*Questions*.
(A) List the familiar genres that the article on the French film industry names as present in the festival selection.
(B) Write a continuation of the article on the French film industry, beginning after its final sentence.

*Excerpt provided*.
:::

Source:
https://scmp.com/article/220891/cinematic-challenge-french-stereotype

Cinematic challenge to the French stereotype

The French film industry cannot churn out the sheer numbers of films of Bollywood, or the Hong Kong industry, and cannot hope to compete internationally with the big budgets of Hollywood action movies to win audiences.

But it remains a force to be reckoned with, as demonstrated by the range and quality of films on offer at this year's French Cinepanorama film festival, which runs from December 4 to December 10.

On the surface, the selection contains many familiar genres - costume dramas, a musical, family comedy, love story, buddy movie, and a film about love's eternal triangle - but these movies manage to turn those conventions around.

Marquise, which opens the festival next week, is a case in point. On paper this is a costume drama directed by veteran film-maker Vera Belmont, about the 17th-century actress Marquise de Parc, played by Sophie Marceau, who played roles for the great rival playwrights Moliere and Racine, and performed for the decadent King Louis XIV.

:::

Stored records
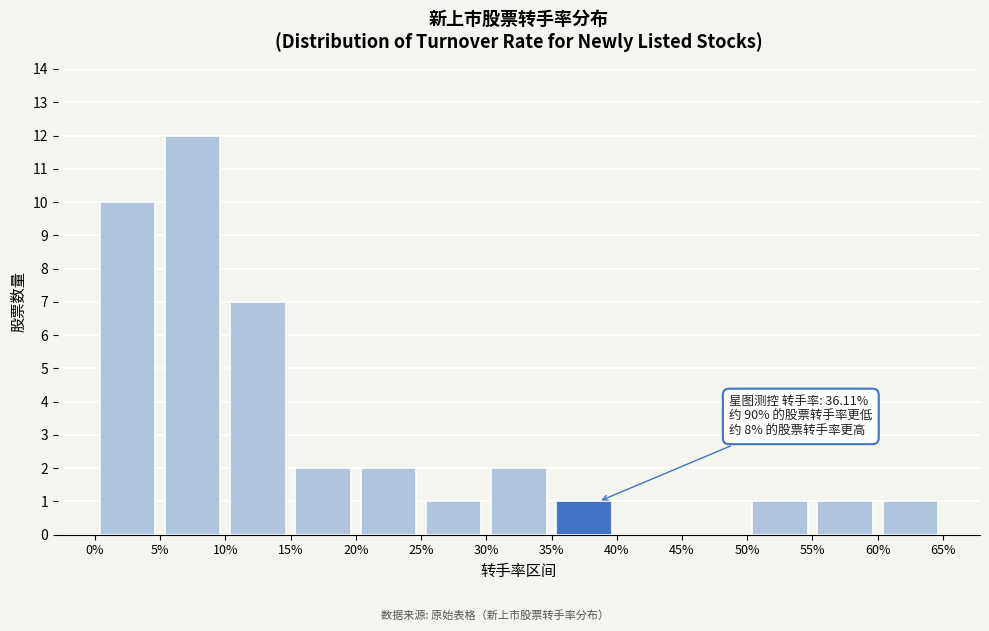

Over which range of the x-axis is the bar tallest?

5% to 10%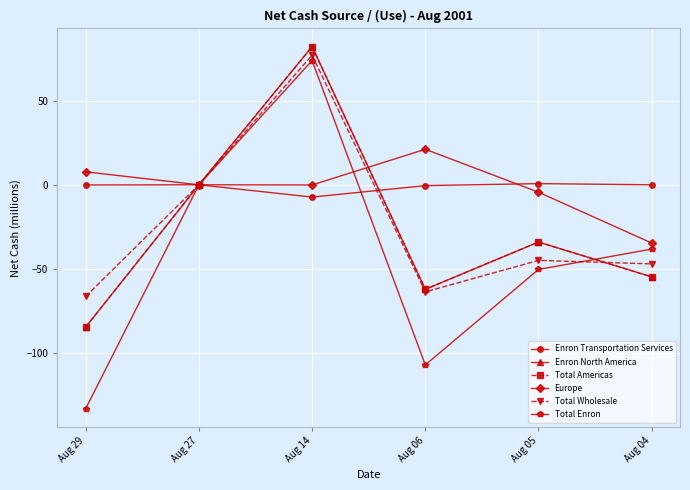

What is the difference between the maximum and minimum values in the Total Wholesale series?

143.3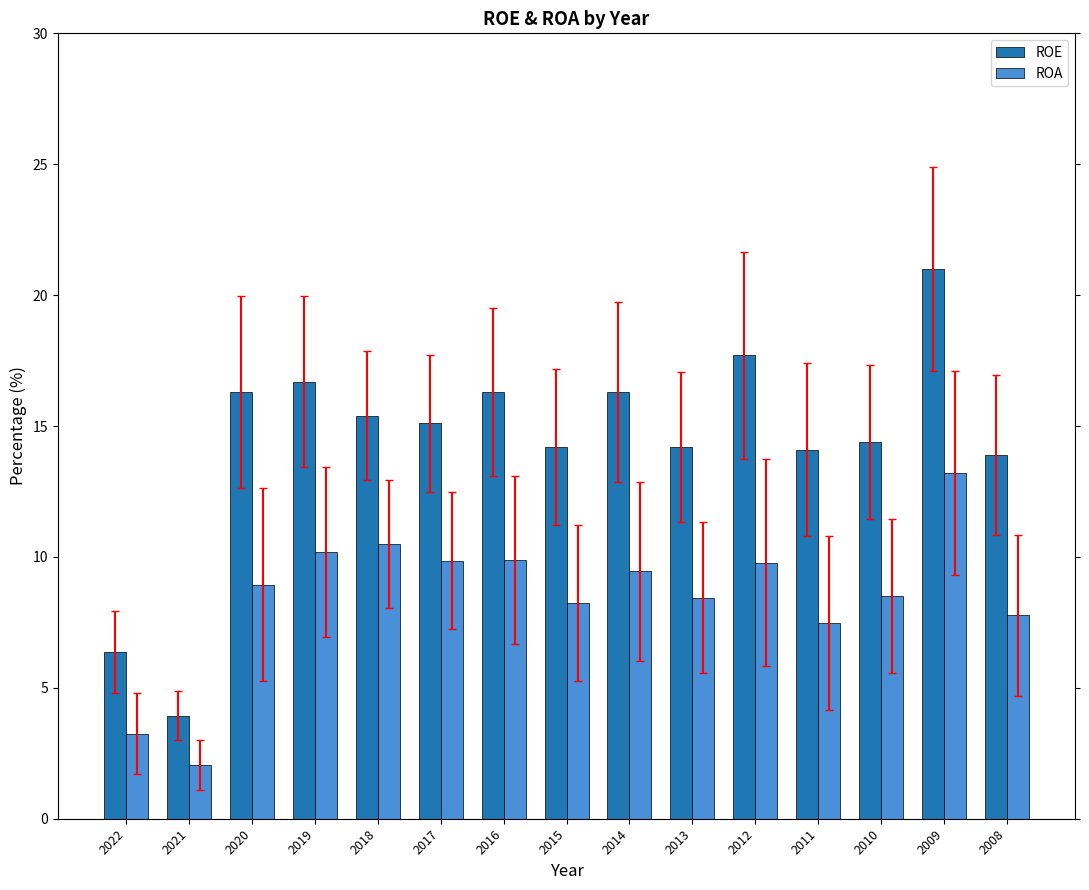

Which series has the widest spread of values?

ROE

:::

*Solved problems*.
(A)
- Costume dramas
- A musical
- Family comedy
- Love story
- Buddy movie
- A film about love's eternal triangle

(B)
But this is no postcard-pretty romantic version of the past, but a bawdy, sexy, comic tragedy, which starts with a man asking where his women friends can find a toilet, and follows them into a shed where they throw up their skirts, bare their buttocks to the camera and get on with it.

It is shocking and of course it is meant to be. It is not done in order to titillate, but to show things as they were.

The Alliance Francais' cultural affairs manager Francine Lier, who selected the 10 films, says she has tried to pick the newest, most exciting movies currently screening in France for Cinepanorama. She says there is something special happening there at the moment.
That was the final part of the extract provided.